Tunç, şimdi hedeflerinin yeni bir anayasa olduğunu vurgulayarak, ''Bu noktada muhalefet partileriyle de uzlaşmak gerekiyor. 'Darbe anayasasıyla devam edelim.' diyenler de millet nezdinde yine puan kaybetmeye devam ederler." dedi.
"Gençlerimiz, çok daha gelişmiş bir Türkiye inşa edecek"
Bakan Tunç, bundan sonra 28 Şubat gibi karanlık süreçleri çocukların ve gençlerin bir daha yaşamasını istemediklerini belirterek, sözlerini şöyle sürdürdü:
"Bu millet için ne yapsak azdır. Biz milletimize şükran borçluyuz. Terörle mücadelede, darbe süreçlerinde, 15 Temmuz'da şehitler verdik.

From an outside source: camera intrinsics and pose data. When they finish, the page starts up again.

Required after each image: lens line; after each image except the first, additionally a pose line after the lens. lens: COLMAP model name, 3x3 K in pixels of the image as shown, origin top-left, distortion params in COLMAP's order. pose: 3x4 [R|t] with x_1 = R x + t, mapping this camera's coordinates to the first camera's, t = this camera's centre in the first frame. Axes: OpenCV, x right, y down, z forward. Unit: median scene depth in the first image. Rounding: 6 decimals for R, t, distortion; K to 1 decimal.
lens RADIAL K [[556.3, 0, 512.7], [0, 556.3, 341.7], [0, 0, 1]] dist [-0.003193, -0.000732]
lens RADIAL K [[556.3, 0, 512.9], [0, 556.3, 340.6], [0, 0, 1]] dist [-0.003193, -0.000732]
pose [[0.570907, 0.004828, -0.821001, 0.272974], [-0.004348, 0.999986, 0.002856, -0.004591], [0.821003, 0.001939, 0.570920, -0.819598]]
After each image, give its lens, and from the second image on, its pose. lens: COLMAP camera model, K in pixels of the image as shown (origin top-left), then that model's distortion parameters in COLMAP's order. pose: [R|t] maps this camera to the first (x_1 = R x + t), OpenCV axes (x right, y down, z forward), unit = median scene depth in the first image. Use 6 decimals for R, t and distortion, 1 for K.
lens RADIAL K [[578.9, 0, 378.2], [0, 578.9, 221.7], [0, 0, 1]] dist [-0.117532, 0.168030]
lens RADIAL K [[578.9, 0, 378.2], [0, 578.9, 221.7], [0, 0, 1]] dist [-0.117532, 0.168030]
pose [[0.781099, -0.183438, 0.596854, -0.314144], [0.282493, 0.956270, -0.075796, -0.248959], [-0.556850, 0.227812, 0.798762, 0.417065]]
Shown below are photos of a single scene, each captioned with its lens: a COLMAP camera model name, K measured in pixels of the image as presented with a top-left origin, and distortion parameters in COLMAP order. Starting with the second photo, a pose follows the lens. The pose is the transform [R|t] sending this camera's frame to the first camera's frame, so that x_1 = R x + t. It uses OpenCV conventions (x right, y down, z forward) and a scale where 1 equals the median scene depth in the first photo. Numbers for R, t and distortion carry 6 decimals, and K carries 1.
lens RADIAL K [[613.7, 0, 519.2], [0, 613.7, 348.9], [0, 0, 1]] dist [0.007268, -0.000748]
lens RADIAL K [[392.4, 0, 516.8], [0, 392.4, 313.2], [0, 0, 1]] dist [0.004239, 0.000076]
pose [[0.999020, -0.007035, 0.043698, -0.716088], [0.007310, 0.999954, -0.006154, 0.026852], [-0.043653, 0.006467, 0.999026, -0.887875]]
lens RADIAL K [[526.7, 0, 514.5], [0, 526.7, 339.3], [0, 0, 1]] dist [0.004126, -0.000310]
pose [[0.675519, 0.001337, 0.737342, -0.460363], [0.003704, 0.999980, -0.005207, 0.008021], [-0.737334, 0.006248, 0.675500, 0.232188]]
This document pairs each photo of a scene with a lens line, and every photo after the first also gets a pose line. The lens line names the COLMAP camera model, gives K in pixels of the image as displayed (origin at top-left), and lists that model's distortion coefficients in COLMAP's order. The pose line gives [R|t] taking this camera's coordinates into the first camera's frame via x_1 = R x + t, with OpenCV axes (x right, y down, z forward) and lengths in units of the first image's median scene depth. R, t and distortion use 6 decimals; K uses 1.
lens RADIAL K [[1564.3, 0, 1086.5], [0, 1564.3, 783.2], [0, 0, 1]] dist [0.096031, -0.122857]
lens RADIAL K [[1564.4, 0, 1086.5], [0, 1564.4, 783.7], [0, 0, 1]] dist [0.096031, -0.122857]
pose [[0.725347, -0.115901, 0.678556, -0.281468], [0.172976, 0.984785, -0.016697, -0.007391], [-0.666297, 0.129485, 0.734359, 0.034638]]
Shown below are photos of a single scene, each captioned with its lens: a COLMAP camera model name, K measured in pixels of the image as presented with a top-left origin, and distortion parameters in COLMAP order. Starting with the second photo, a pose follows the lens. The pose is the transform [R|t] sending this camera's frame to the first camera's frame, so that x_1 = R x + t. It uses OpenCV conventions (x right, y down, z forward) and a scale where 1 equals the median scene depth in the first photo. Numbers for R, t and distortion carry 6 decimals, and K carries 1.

Türkiye Yüzyılı gençlerimizin omuzlarında yükselecek. Gençlerimiz, çok daha gelişmiş, çok çok daha müreffeh bir Türkiye inşa edecekler. Çok önemli sınavlardan geçen Türkiye demokrasisi son 22 yılda özellikle vesayetçi anlayışın sonlandırılması, darbeci anlayışın tarihe gömülmesi noktasında büyük bir mesafe aldı. Yaptığımız yapısal dönüşümleri Sayın Cumhurbaşkanımızın güçlü liderliği sayesinde gerçekleştirmiş olduk. "
Tunç, bu tür karanlık gecelerin, günlerin bundan sonra yaşanmaması için gençlerin bu süreçlerin Türkiye'yi nasıl geriye götürdüğünü sürekli hatırlaması gerektiğini sözlerine ekledi.
Programa, Marmara Üniversitesi Rektörü Prof. Dr. Mustafa Kurt, Türkiye Gençlik Vakfı (TÜGVA) Genel Başkanı İbrahim Beşinci ve öğrenciler katıldı.